It was one day several months ago, while I was still in graduate school in New York City, I went to Manhattan’s Union Theological Seminary to check out some books from their library to review for Ebon Musings. As I passed through the doors, I felt the momentary flash of irrational anxiety that I sometimes feel when entering such places – will they realize who I am? what will they say if they do? – but of course no such thing happened; the woman on duty at the front desk glanced at my ID and waved me through with a smile.
On the way to the library, in an otherwise empty hallway, my eye was caught by a bulletin board displaying job listings: openings for pastors, for preachers, for ministers, for professors of theology at churches and schools across the nation. I paused there to read those postings, and as I did, I had an odd insight: I could do this.
I do not mean that I could do it as I presently am, of course. I could not effectively argue for a position that I myself did not believe, and I rather doubt that a church seeking a pastor would be glad to hire an atheist.
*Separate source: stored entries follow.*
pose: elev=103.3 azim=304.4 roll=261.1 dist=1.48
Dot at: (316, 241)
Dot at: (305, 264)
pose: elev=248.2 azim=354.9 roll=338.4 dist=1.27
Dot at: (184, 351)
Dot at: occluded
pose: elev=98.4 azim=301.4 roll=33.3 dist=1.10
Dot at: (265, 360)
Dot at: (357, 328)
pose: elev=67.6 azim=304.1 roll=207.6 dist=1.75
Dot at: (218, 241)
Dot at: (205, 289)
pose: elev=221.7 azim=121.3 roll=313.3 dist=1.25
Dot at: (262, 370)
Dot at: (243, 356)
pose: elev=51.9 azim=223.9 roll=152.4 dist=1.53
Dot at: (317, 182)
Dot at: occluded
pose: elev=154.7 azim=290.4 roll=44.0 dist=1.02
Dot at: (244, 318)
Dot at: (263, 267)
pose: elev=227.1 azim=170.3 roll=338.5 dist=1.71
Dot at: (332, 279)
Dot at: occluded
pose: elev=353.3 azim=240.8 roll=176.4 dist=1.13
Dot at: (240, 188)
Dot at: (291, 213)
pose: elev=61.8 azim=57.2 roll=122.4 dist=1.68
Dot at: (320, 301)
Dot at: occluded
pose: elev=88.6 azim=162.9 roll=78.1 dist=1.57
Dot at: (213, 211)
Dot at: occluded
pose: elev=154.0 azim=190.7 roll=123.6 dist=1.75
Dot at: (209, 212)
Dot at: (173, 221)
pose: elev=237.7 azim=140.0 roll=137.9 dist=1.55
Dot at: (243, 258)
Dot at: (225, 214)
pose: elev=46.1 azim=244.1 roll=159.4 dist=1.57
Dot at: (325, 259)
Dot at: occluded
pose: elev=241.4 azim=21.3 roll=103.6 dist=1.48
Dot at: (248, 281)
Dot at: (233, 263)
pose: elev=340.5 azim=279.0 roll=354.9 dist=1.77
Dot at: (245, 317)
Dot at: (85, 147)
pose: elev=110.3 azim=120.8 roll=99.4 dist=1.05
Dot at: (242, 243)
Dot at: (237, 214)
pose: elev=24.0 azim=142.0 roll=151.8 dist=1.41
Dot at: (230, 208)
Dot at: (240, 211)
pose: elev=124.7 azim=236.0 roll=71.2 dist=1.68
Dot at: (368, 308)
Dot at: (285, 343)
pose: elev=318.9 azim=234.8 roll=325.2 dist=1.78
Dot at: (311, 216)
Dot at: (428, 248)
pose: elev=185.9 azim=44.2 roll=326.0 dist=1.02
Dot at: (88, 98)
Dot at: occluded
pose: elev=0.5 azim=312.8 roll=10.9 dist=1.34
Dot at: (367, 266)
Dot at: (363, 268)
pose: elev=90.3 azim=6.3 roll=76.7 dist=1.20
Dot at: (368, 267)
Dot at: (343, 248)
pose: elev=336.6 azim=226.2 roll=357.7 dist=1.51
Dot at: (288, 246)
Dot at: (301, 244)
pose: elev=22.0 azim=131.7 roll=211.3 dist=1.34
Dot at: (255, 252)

But in some alternative history, some possible world of the imagination where events had taken a different course and I had somehow become a Christian, I could have been a pastor. More, though modesty would ordinarily forbid me to say it, I strongly believe that I could have been an excellent pastor.
I do not mean that I would be an astounding public speaker – I know I am not one, though that could be improved with practice. Nor could I envision myself as a missionary. But I consider myself a deeply spiritual person, passionate about the things I believe in, fascinated by history and the intricate imaginings of human theology, and always eager for the opportunity to share my thoughts about religion, belief, and how we should treat each other. Unfortunately, almost all of the job openings fitting that description are on the other side.
It was not always this way. There was a time in America, in the late nineteenth century, when a rousing spirit of freethought swept the nation, when great men like Robert Green Ingersoll could travel the nation speaking on the evils of religion and the virtues of secularism, and be received by enthusiastic audiences and packed lecture halls everywhere they went. But even at its height, during this golden age of freethought, the demand for atheist orators was never as great as the demand for preachers. Even when there was a freethought society in every city, there was a church on every street corner. And we have never had the opulence, the luxury, the self-abasing respect and deference from society, enjoyed by the power-brokers of organized religion. True, not every minister or evangelist possesses those privileges, but as far as I am aware, no atheist movement has yet attained them.
But no matter how easy joining the system of organized religion would be, it would not be true to the facts, and what is more, it would be a betrayal of ourselves. And as the Bard said, above all else, to thine own self be true. If the choice is between joining a system where I might enjoy acceptance, achievement, even success, but where I cannot feel that I am living in the truth, or standing on the outside and hurling barbs against that high wall, I choose the latter without hesitation. I cannot say what might have been or how far I could have gone, had I taken the other road, but I can say that I do not regret that choice, not for one moment.